Menurutnya, dukungan tersebut diberikan karena selama ini MRP dinilai tidak pernah hadir untuk menangani kesusahan masyarakat adat Papua serta terdapat kekhawatiran terkait penyalahgunaan Dana Otonomi Khusus (Otsus) Papua.
“Kita melihat bahwa masyarakat adat Papua menghadapi berbagai permasalahan mulai dari kehilangan tanah ulayat, kondisi pengungsi, hingga akses terhadap layanan dasar yang belum optimal. Namun sayangnya, lembaga yang seharusnya menjadi benteng perlindungan mereka ternyata tidak menunjukkan keberadaan yang nyata,” ujar Ketua DPP GMNI Bidang Pergerakan Sarinah.
Ia juga menekankan pentingnya akuntabilitas dalam pengelolaan Dana Otsus Papua. “Dana yang seharusnya digunakan untuk kesejahteraan masyarakat dan pembangunan daerah justru dinilai belum memberikan manfaat yang maksimal, bahkan ada indikasi penyalahgunaan. Hal ini menjadi alasan kuat mengapa usulan pembubaran MRP perlu dipertimbangkan secara serius,” tambahnya.

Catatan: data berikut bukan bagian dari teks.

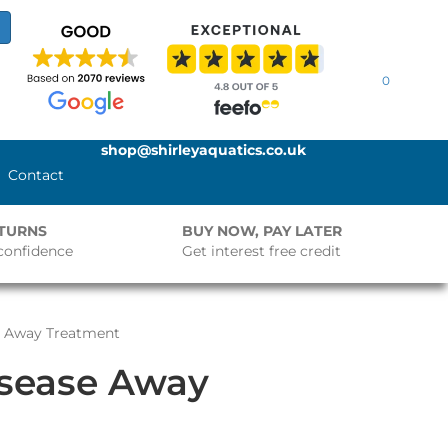
0
shop@shirleyaquatics.co.uk
Contact
ETURNS
BUY NOW, PAY LATER
confidence
Get interest free credit
se Away Treatment
isease Away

Sebelumnya, Senator PFM juga telah mendesak aparat penegak hukum untuk melakukan audit terhadap pengelolaan anggaran MRP Papua Tengah dan meminta BPK RI untuk membuka data terkait potensi kerugian negara. Selain itu, PFM menyatakan bahwa MRP belum menunjukkan keberpihakan nyata terhadap masyarakat adat yang menghadapi berbagai persoalan, termasuk kehilangan hutan dan tanah adat.
Pernyataan PFM sempat menuai kecaman dari Ketua Asosiasi MRP se-Tanah Papua sekaligus Ketua MRP Papua Tengah, Agustinus Anggaibak, yang menganggapnya sebagai pelecehan terhadap lembaga dan akan melaporkannya ke Majelis Kehormatan DPD RI. Namun dukungan dari GMNI menunjukkan bahwa kritikan terhadap kinerja MRP juga datang dari elemen pergerakan mahasiswa di tanah air.